We saw some great sights though. The run up Digby Neck in beautiful weather just a few hundred yards offshore will be memorable even though I did it the other way just a couple weeks before. Signs of human habitation are often miles apart on this stretch of impressive coastline. Coming up the channel after passing through the reversing falls, the clicking I heard was the “Wow” meter beating its needle against the peg.
I’ve spent the distant passage of Irene on a mooring at the very windward head of a cove in Kennebecasis Bay under high bluffs. I winched the ball up with the main halyard winch yesterday and shackled on a second pendant that I carry in my considerable collection of severe weather mooring gear so I probably could have ridden out a direct hit.
Late yesterday afternoon, a sailboat in the 25 foot range came around the point and headed into a nearby cove that shows an overhead powerline on the chart although I can’t see it from here. He made a sudden turn and ran hard aground. The lone occupant then ran around energetically trying to get free. There was more energy than effectiveness and I was watching with concern as he jumped in and out of his dinghy in full foul weather gear and boots since he couldn’t have swum a stroke in that outfit if he had slipped into the water. I don’t wear my PFD as much as I should but I always do when dressed this way.
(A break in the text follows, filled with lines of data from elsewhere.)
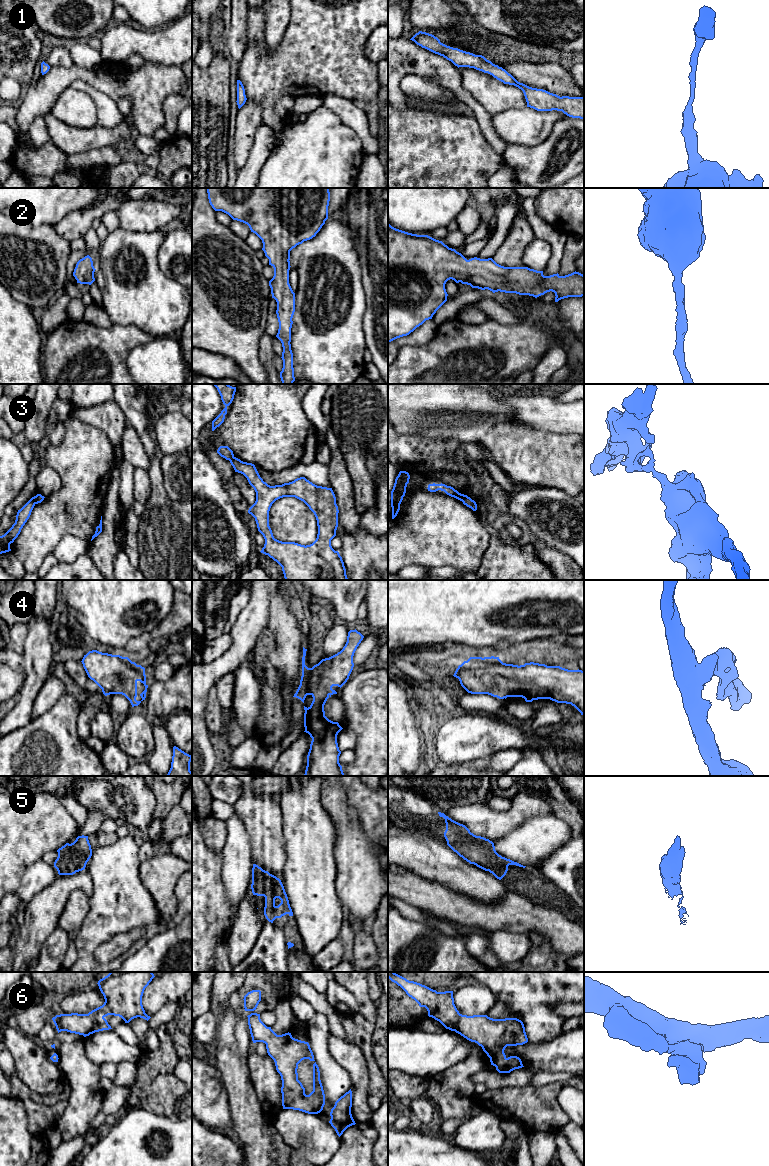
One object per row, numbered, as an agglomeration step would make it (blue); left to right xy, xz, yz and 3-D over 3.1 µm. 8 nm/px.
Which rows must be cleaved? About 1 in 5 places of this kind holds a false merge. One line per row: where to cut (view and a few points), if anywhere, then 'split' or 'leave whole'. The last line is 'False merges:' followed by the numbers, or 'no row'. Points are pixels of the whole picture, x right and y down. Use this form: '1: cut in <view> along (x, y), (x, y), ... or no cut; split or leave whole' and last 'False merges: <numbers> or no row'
1: no cut; leave whole
2: no cut; leave whole
3: cut in xy along (37, 495), (35, 503); split
4: no cut; leave whole
5: no cut; leave whole
6: no cut; leave whole
False merges: 3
The yacht club committee boat soon came out manned with what looked like every person who had been in the club house and he rowed the dinghy out to pick up a tow line. They soon had him free and he cast off the tow just as soon as he reached deep water.
He then motored inside the green buoy that marks the end of an old sunken breakwater as I waved frantically from a couple hundred yards away. The keel must have slipped between the old log cribs because he made it to an open spot just upwind of the obstruction and threw out a chainless Danforth. Why is it that so many people feel that the anchor must be thrown? Maybe that’s why they don’t put a length of chain between the anchor and line, so they can throw it better. Letting out about 4:1 scope, he jumped in the dinghy and rowed rapidly ashore as I thought, That boat won’t be there in the morning.
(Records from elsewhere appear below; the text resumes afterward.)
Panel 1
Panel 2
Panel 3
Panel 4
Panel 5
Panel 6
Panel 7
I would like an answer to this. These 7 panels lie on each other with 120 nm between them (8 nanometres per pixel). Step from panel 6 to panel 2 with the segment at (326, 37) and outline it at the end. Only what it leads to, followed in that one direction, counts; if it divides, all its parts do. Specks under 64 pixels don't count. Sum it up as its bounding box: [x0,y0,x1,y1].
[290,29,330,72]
Surprisingly, the boat held through the brisk gusts of the evening. It started blowing quite just before dawn this morning, shock like gusts that heeled Strider like she had been struck by another vessel and occasionally lifted swirls of spray off the water 15 - 20 feet in the air. Sure enough, when I looked out this morning, the boat was a few hundred yards downwind. Fortunately, a wind direction change that accompanied the increase in speed put her out in the channel instead of up on the rocks. She is directly the other side of another moored sailboat but I can’t see any sign that they made contact in the night. She seems to be holding for now and the wind is easing and the sky is clearing.
Barbara arrives Thursday and is meeting me here so I can’t go far. It’s a big lake and river system so there are no long distances that must be covered to reach shelter or a port. We’ll see if sufficiently restrictive geographical constraints will result in my actually doing some cruising.